### Aufgabenstellung
#1 Welche drei Phasen durchlaufen neue Ideen laut dem Schopenhauer-Zitat im Text über Open Badges?
#2 Schreiben Sie aus dem Text über Open Badges die Passage wortgetreu ab, die mit „Hier nehme ich“ beginnt und bis einschließlich „Test zu absolvieren.“ reicht.

### Text zum Lesen

Es war einmal…
2013 habe ich, damals noch E-Tutor an der FH Dortmund, Open Badges vorgestellt und musste zunächst etwas geduldig sein, ehe das Gelächter etwas leiser wurde. Doch wurde aus einer belächelten Haltung schnell ein kritisches Hinterfragen, bis es dann testweise umgesetzt wurde (und mittlerweile in deren Gesamtkonzept zur E-Tutoren-Qualifizierung miteinfließt 😉 ).
Hier nehme ich es gerne sehr philosophisch und gehe mit Schopenhauer[1]
Neue Ideen durchlaufen drei Phasen: Anfangs werden sie belächelt, später bekämpft, und irgendwann sind sie selbstverständlich. (Arthur Schopenhauer)
Schon damals konnte ich festhalten, dass „E-Tutoren, die zuvor nur schwer zum Webinarangebot zu motivieren waren, anscheinend eine neue Motivation gefunden haben in selbstgesteuerten Lernprozessen das Webinar und den entsprechenden Test zu absolvieren.
Im Sinne der Qualifizierung der E-Tutoren ist dies natürlich wunderbar!“
Dann wurde es auch von meiner Seite aus etwas ruhiger um die Implementierung von Open Badges in ILIAS…
Doch im frühen Herbst 2015 bekam ich in guten Gesprächsrunden mit Kollegen auf der ILIAS Konferenz zu neuer Motivation und so rollten wir das Thema zusammen mit einer Entwicklerfirma in einem ersten Workshop erneut auf. Wichtig war es vor allem die Open Badges von den bisher vorhandenen Auszeichnungssystemen klar abzugrenzen und das Alleinstellungsmerkmal hervorzuheben. Die bisherigen ILIAS Lösungen sind zwar mit dem Kompetenzmanagement und den Zertifikaten durchaus schon gut abgedeckt gewesen, jedoch sind beide Konzepte eher analoger Natur, die in die digitale Welt gehievt wurden. Zumal das Kompetenzmanagement in ILIAS zwar durchaus sehr mächtig sein kann, jedoch auch nur sehr schwer zu durchdringen ist und in der Darstellung nicht gerade „hübsch“ ist. Und bei den Zertifikaten ist es dann so, dass viele offiziell die Zertifikate gar nicht ausstellen dürfen.

### Ausgelesene Zeilen
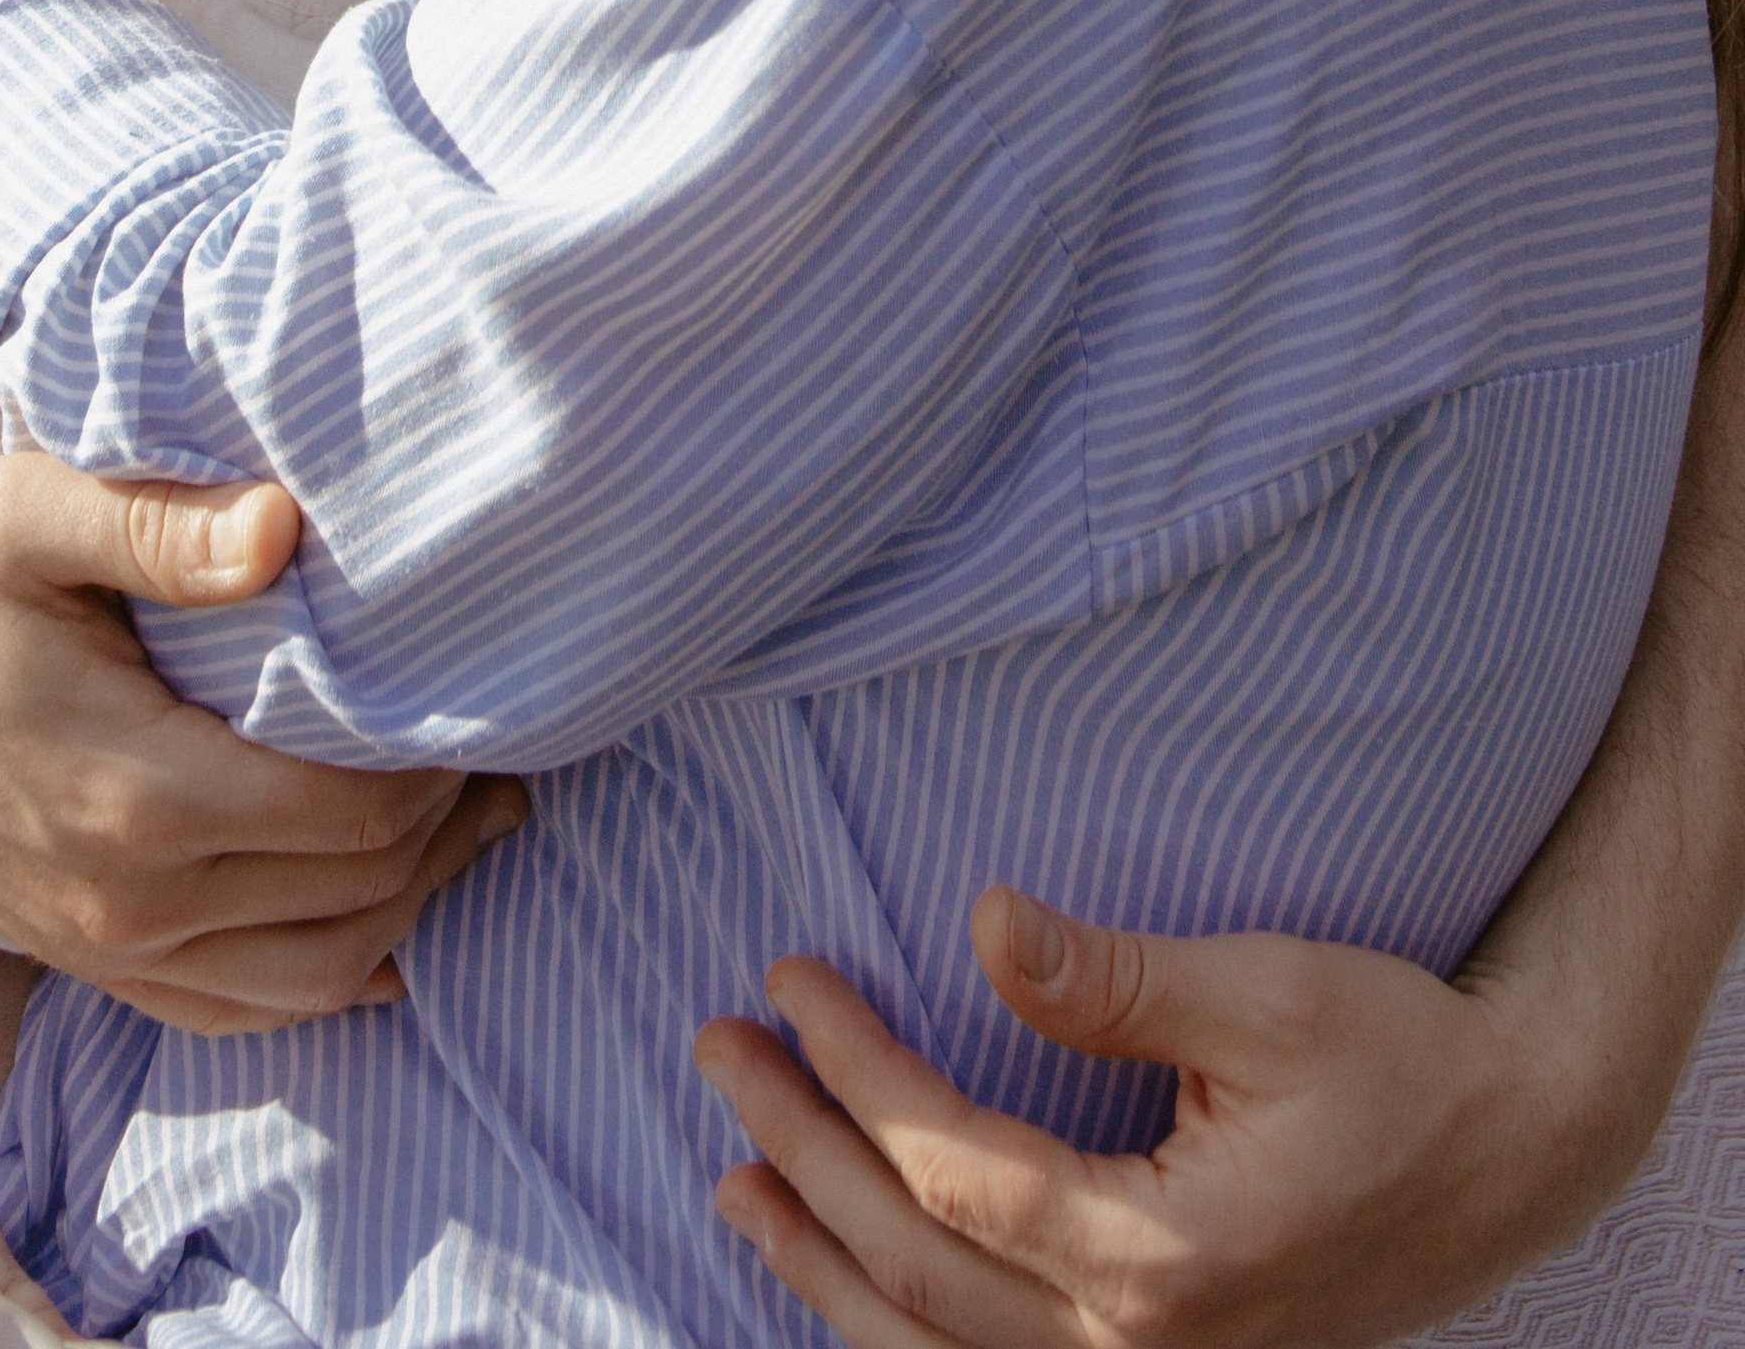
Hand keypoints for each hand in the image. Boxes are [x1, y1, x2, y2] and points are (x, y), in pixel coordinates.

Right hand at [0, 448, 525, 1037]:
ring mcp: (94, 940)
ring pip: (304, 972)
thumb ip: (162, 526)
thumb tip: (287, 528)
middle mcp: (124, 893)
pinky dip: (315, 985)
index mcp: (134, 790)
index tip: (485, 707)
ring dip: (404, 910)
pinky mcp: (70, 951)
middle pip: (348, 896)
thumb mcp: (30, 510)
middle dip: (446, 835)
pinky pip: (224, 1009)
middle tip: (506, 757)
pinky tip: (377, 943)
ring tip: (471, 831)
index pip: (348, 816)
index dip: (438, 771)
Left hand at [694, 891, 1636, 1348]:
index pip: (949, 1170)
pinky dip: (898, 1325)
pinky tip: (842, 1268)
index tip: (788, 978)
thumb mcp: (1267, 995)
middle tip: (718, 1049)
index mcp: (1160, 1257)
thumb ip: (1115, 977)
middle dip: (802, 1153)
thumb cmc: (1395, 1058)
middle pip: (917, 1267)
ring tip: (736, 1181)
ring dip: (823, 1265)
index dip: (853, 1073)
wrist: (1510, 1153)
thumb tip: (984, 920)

### Lösungen nach Aufgaben
#1 Anfangs werden sie belächelt, später bekämpft, und irgendwann sind sie selbstverständlich.

#2
Hier nehme ich es gerne sehr philosophisch und gehe mit Schopenhauer[1]
Neue Ideen durchlaufen drei Phasen: Anfangs werden sie belächelt, später bekämpft, und irgendwann sind sie selbstverständlich. (Arthur Schopenhauer)
Schon damals konnte ich festhalten, dass „E-Tutoren, die zuvor nur schwer zum Webinarangebot zu motivieren waren, anscheinend eine neue Motivation gefunden haben in selbstgesteuerten Lernprozessen das Webinar und den entsprechenden Test zu absolvieren.